Check your understanding:
(A) Decide whether each statement agrees with the essay on introversion and the pandemic. For each, answer yes or no and quote the words that settle it.
(i) The writer has received both vaccines.
(ii) The writer's dog walks took place in the morning.
(iii) The writer says that normally, they are an unbalanced introvert.
(B) Answer these questions from the essay on introversion and the pandemic:
(i) What filled the writer's mornings in the new routine?
(ii) Which streaming services does the writer name?
(iii) To whom did the writer say "I’m fine"?
(C) Carry on the essay on introversion and the pandemic from its final sentence.

Extract provided:
------------------------------------------------

My Introverted Self is Way Too Happy to be Alone

Photo by Jeswin Thomas from Pexels

I’ve been telling people the pandemic hasn’t really bothered me because I am an introvert.

Normally, I am a balanced introvert. Friends come over, we attend parties, and we take trips. And, I’ve learned when I need some alone time or have scheduled too many visits, I need to say “no.” When quarantining became our way of life, I slid into the mode easily. I set up new routines to get through the day: coffee and reading in the morning, printing or putzing around the house before lunch, walks with the dog and naps on the couch in the afternoon, wine late in the day in front of the fire, dinner by candlelight, and then my favorite shows on Netflix or Hulu at night. I’m fine, I said to my husband. But then I realized I was enjoying this way too much.

Now I’ve had both vaccines. I am starting to see opportunities for gathering. I’m making plans for travel. And I’m feeling nervous and slightly anxious about all of that.

------------------------------------------------

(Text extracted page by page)
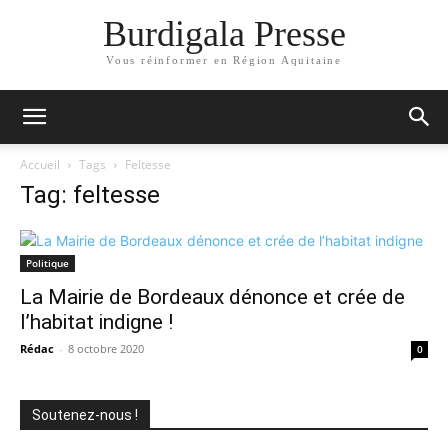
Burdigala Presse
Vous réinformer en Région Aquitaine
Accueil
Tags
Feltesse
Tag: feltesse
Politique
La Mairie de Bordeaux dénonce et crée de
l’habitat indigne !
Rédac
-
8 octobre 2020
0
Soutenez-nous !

------------------------------------------------

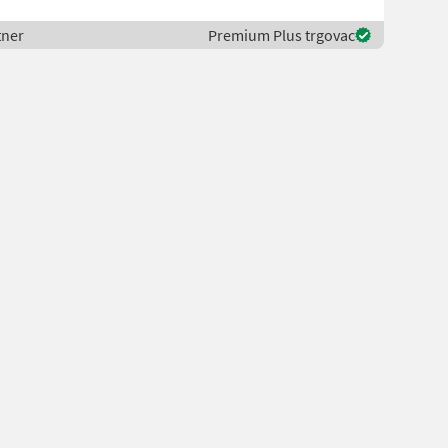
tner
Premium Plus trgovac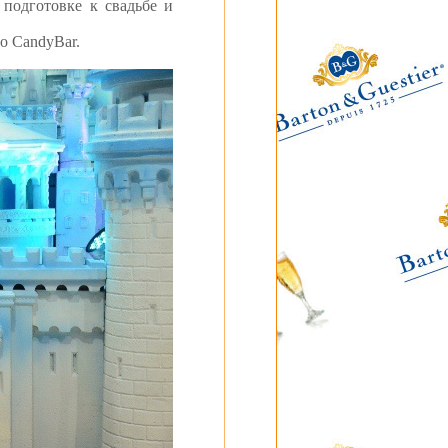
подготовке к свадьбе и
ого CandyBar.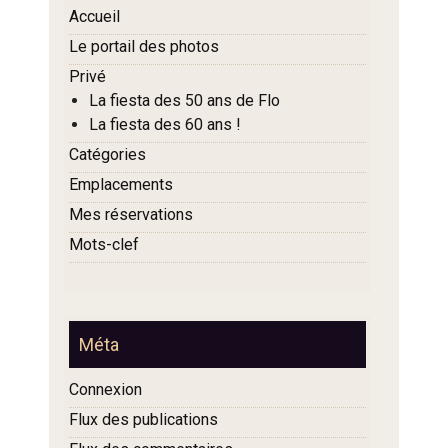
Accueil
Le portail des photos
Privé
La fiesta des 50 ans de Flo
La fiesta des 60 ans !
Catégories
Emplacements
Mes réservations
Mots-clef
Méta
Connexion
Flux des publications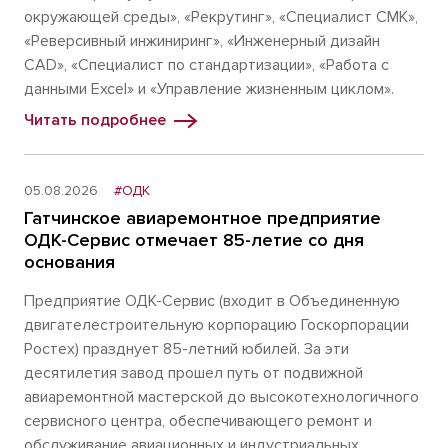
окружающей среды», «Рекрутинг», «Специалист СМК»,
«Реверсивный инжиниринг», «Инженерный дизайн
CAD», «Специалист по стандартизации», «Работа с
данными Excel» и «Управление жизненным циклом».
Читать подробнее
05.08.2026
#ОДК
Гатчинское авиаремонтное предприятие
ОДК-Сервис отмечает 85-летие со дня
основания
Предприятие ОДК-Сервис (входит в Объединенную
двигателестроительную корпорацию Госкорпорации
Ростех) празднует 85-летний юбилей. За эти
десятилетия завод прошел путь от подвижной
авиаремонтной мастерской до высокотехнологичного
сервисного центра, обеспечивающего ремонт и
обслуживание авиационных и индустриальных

------------------------------------------------

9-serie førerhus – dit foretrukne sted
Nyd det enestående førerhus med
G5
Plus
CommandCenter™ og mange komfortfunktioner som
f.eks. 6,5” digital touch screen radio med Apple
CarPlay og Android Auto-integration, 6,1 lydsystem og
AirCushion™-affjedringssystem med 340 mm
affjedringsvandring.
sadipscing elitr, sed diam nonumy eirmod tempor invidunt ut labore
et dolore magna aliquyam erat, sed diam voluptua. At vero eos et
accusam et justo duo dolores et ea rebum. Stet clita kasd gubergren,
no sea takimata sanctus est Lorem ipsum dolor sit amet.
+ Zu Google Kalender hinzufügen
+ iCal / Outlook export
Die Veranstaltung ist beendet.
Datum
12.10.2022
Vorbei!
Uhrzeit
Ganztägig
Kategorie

------------------------------------------------

Answers to each task:
(A)
(i) Yes: "Now I’ve had both vaccines."
(ii) No: "walks with the dog and naps on the couch in the afternoon"
(iii) No: "Normally, I am a balanced introvert."

(B)
(i) Coffee and reading.
(ii) Netflix and Hulu.
(iii) The writer's husband.

(C)
What? Not happy? Not grateful to be able to see others? Of course, I miss my close friends and family. But I have this sense I’ll have to dig out of my safe, quiet place of solitude. I know if I don’t, I may just stay here. It’s too comfortable.

Why isn’t that ok? Experts know that being alone comes with its own problems, regardless of your age. Our children and teens and have suffered from being separated from their friends and activities, and elderly show more signs of dementia and health issues when isolated. Studies show that death comes earlier to those who don’t maintain social connections.

So I am making plans to join society. Like a bear in hibernation, I am getting ready to emerge. Bears probably have it easier because they are hungry! But I need to say “yes” on occasion, and I need to be intentional about starting to make plans with friends.

“Lockdown ending gives us a lot of options about how we want to live our lives from now on,” says Emily Hu, a licensed clinical psychologist in this article.

I’ve learned how much I like being alone during the pandemic, but I’m not going to hibernate forever. My mental health matters too much.

It’s all about boundaries.

Figuring it all out

I haven’t.

Oh, I keep thinking I have everything under control. But then I get that rapid heart beat, the stomach rolling, and I recognize it. I am anxious again.

Once you’ve experienced it, you will know immediately.

So what to do? Well, I know I’ve taken on some extra volunteering lately. I’m on the Board of NICA, (Nopes Island Conservation Association) and on the marketing committee of Mental Health America of Fredericksburg. Both are important organizations that do so much good. I’m helping with social media and writing newsletters among other things.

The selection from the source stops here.